Multi-index columns support
We continue improving multi-index columns support (793, 776). We made the following APIs support multi-index columns:
- `applymap` (793)
- `shift` (793)
- `diff` (793)
- `fillna` (793)
- `rank` (793)
Also, we can set tuple or None name for Series and Index. (776)
python
>>> import databricks.koalas as ks
>>> kser = ks.Series([1, 2, 3])
>>> kser.name = ('a', 'b')
>>> kser
0 1
1 2
2 3
Name: (a, b), dtype: int64
Plots
We also continue adding plot APIs as follows:
For Series:
- `plot.kde()` (767)
For DataFrame:
- `plot.hist()` (780)
Options
In addition, we added the support for namespace-access in options (785).
python
>>> import databricks.koalas as ks
>>> ks.options.display.max_rows
1000
>>> ks.options.display.max_rows = 10
>>> ks.options.display.max_rows
10
See also [User Guide](https://koalas.readthedocs.io/en/latest/user_guide/options.html) of our project docs.

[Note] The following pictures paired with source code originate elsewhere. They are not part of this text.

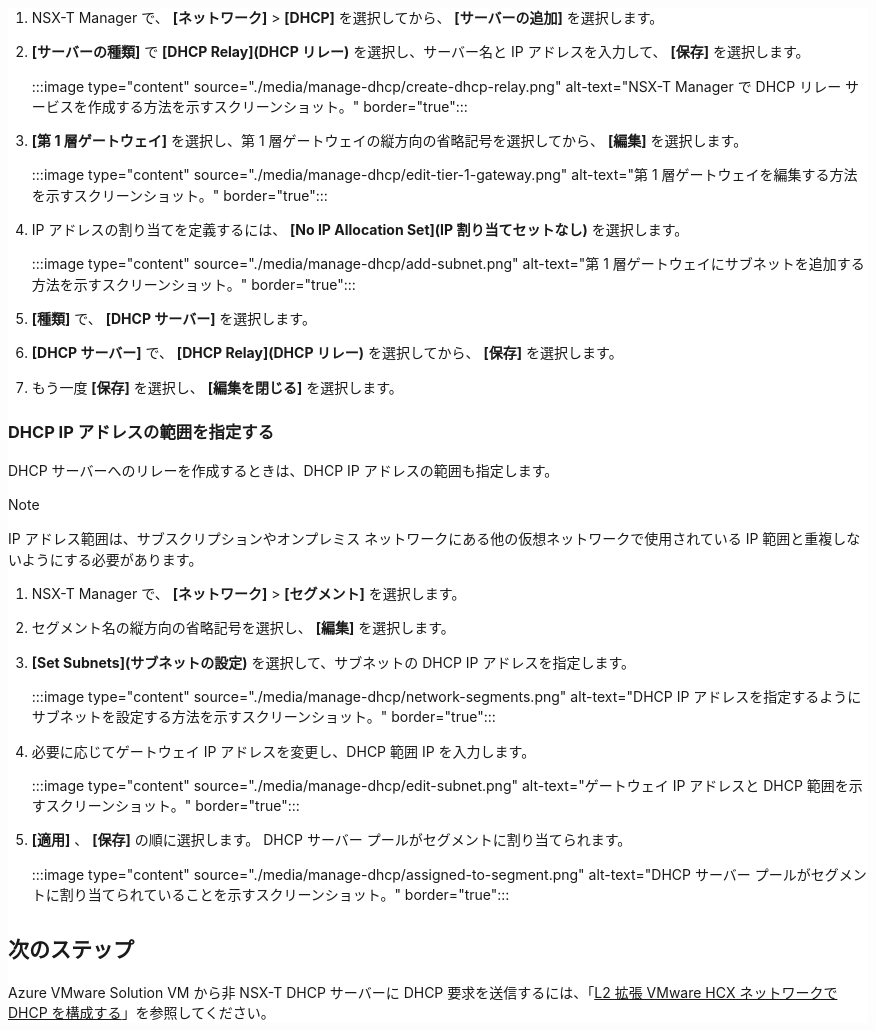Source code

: 1. NSX-T Manager で、 **[ネットワーク]**  >  **[DHCP]** を選択してから、 **[サーバーの追加]** を選択します。

1. **[サーバーの種類]** で **[DHCP Relay]\(DHCP リレー\)** を選択し、サーバー名と IP アドレスを入力して、 **[保存]** を選択します。

   :::image type="content" source="./media/manage-dhcp/create-dhcp-relay.png" alt-text="NSX-T Manager で DHCP リレー サービスを作成する方法を示すスクリーンショット。" border="true":::

1. **[第 1 層ゲートウェイ]** を選択し、第 1 層ゲートウェイの縦方向の省略記号を選択してから、 **[編集]** を選択します。

   :::image type="content" source="./media/manage-dhcp/edit-tier-1-gateway.png" alt-text="第 1 層ゲートウェイを編集する方法を示すスクリーンショット。" border="true":::

1. IP アドレスの割り当てを定義するには、 **[No IP Allocation Set]\(IP 割り当てセットなし\)** を選択します。

   :::image type="content" source="./media/manage-dhcp/add-subnet.png" alt-text="第 1 層ゲートウェイにサブネットを追加する方法を示すスクリーンショット。" border="true":::

1. **[種類]** で、 **[DHCP サーバー]** を選択します。 
   
1. **[DHCP サーバー]** で、 **[DHCP Relay]\(DHCP リレー\)** を選択してから、 **[保存]** を選択します。

1. もう一度 **[保存]** を選択し、 **[編集を閉じる]** を選択します。


### <a name="specify-the-dhcp-ip-address-range"></a>DHCP IP アドレスの範囲を指定する

DHCP サーバーへのリレーを作成するときは、DHCP IP アドレスの範囲も指定します。

>[!NOTE]
>IP アドレス範囲は、サブスクリプションやオンプレミス ネットワークにある他の仮想ネットワークで使用されている IP 範囲と重複しないようにする必要があります。

1. NSX-T Manager で、 **[ネットワーク]**  >  **[セグメント]** を選択します。 
   
1. セグメント名の縦方向の省略記号を選択し、 **[編集]** を選択します。
   
1. **[Set Subnets]\(サブネットの設定\)** を選択して、サブネットの DHCP IP アドレスを指定します。 
   
   :::image type="content" source="./media/manage-dhcp/network-segments.png" alt-text="DHCP IP アドレスを指定するようにサブネットを設定する方法を示すスクリーンショット。" border="true":::
      
1. 必要に応じてゲートウェイ IP アドレスを変更し、DHCP 範囲 IP を入力します。 
      
   :::image type="content" source="./media/manage-dhcp/edit-subnet.png" alt-text="ゲートウェイ IP アドレスと DHCP 範囲を示すスクリーンショット。" border="true":::
      
1. **[適用]** 、 **[保存]** の順に選択します。 DHCP サーバー プールがセグメントに割り当てられます。
      
   :::image type="content" source="./media/manage-dhcp/assigned-to-segment.png" alt-text="DHCP サーバー プールがセグメントに割り当てられていることを示すスクリーンショット。" border="true":::


## <a name="next-steps"></a>次のステップ

Azure VMware Solution VM から非 NSX-T DHCP サーバーに DHCP 要求を送信するには、「[L2 拡張 VMware HCX ネットワークで DHCP を構成する](configure-l2-stretched-vmware-hcx-networks.md)」を参照してください。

Other new features and improvements
We added the following new features:
koalas.DataFrame:
- `aggregate` (796)
- `agg` (796)
- `items` (787)
koalas.indexes.Index/MultiIndex
- `is_boolean` (795)
- `is_categorical` (795)
- `is_floating` (795)
- `is_integer` (795)
- `is_interval` (795)
- `is_numeric` (795)
- `is_object` (795)
Along with the following improvements:
- Add `index_col` for `read_json` (797)
- Add index_col for spark IO reads (769, 775)
- Add "sep" parameter for read_csv (777)
- Add axis parameter to dataframe.diff (774)
- Add read_json and let to_json use spark.write.json (753)
- Use spark.write.csv in to_csv of Series and DataFrame (749)
- Handle TimestampType separately when convert to pandas' dtype. (798)
- Fix `spark_df` when `set_index(.., drop=False)`. (792)
Backward compatibility
- We removed some parameters in `DataFrame.to_csv` and `DataFrame.to_json` to allow distributed writing (749, 753)